(Chart comprehension data)

········

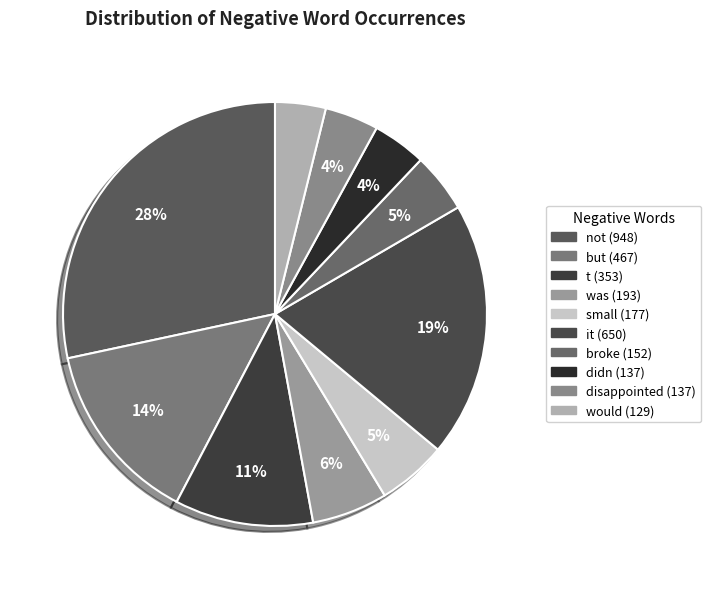

Rank the categories by value from lowest to highest.

would, didn, disappointed, broke, small, was, t, but, it, not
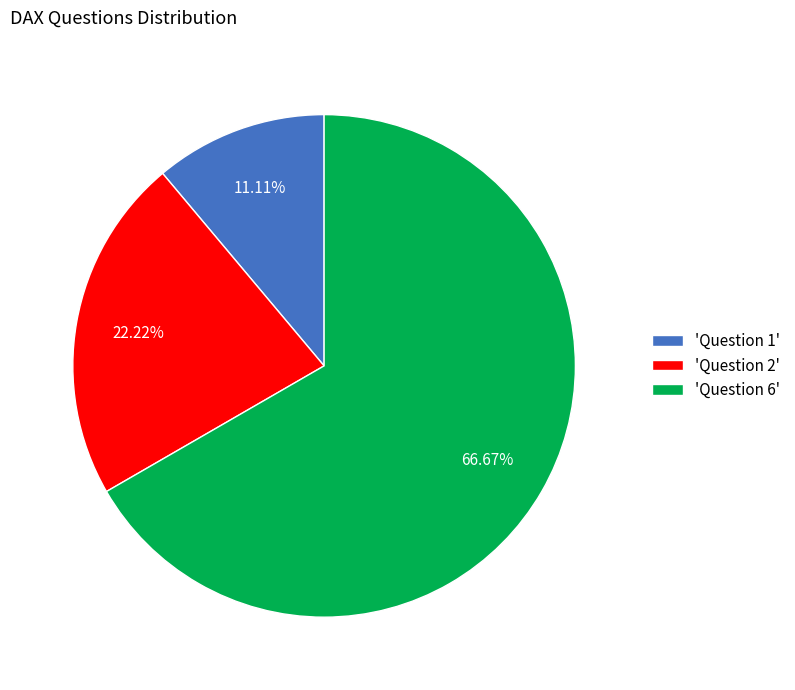

Count the number of slices in the pie.

3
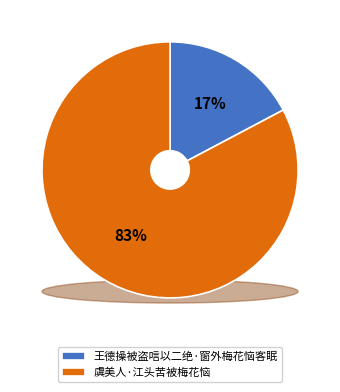

To the nearest percent, what percentage of the pie is 王德操被盗唁以二绝·窗外梅花恼客眠?

17%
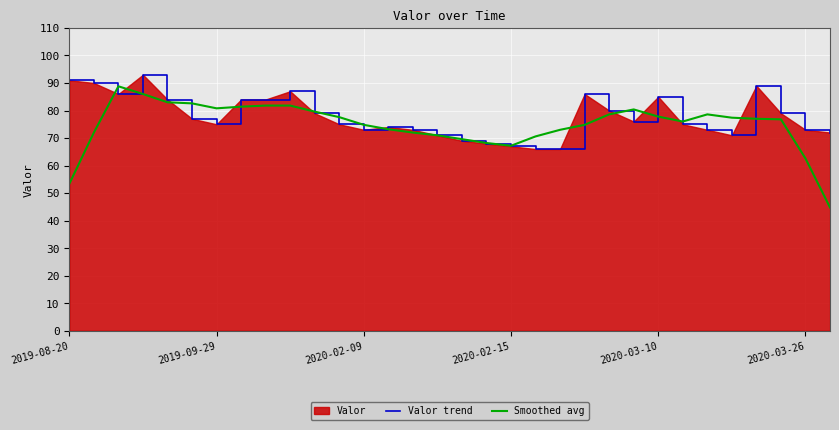

Which series has the widest spread of values?

Smoothed avg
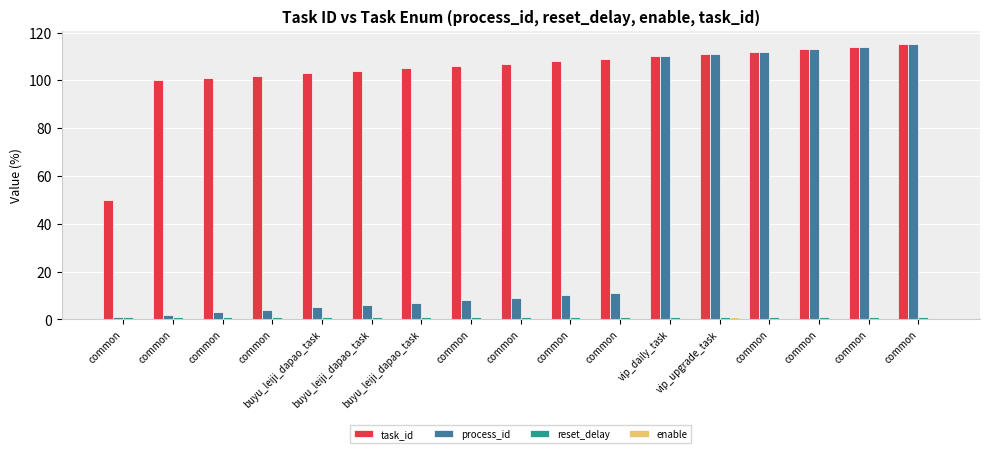

What is the maximum value shown in the chart?

115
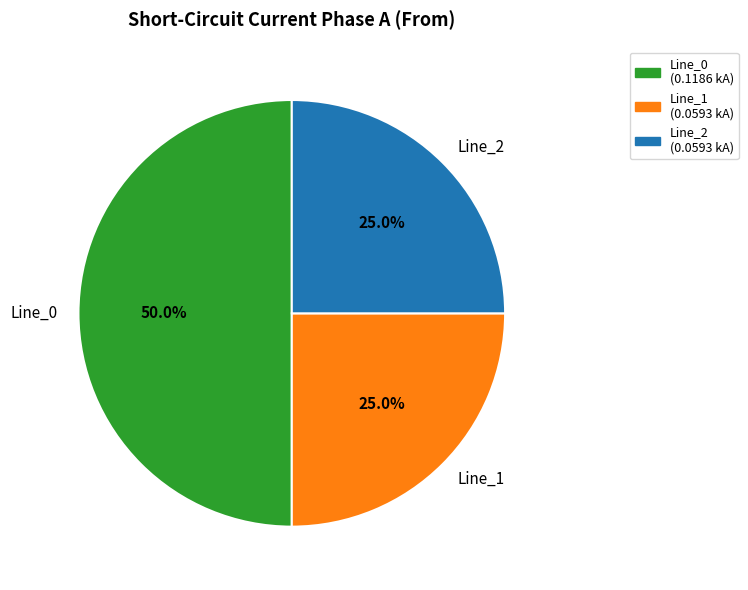

Count the number of slices in the pie.

3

········

■ WHAT THE TASK ASKS: Rewrite all of the material above with every instance of "slices" changed to "wedges" and everything else kept the same. Omit the pictures from your version.

■ ANSWER FOR THE TASK:
Rank the categories by value from lowest to highest.

would, didn, disappointed, broke, small, was, t, but, it, not

Count the number of wedges in the pie.

3

To the nearest percent, what percentage of the pie is 王德操被盗唁以二绝·窗外梅花恼客眠?

17%

Which series has the widest spread of values?

Smoothed avg

What is the maximum value shown in the chart?

115

Count the number of wedges in the pie.

3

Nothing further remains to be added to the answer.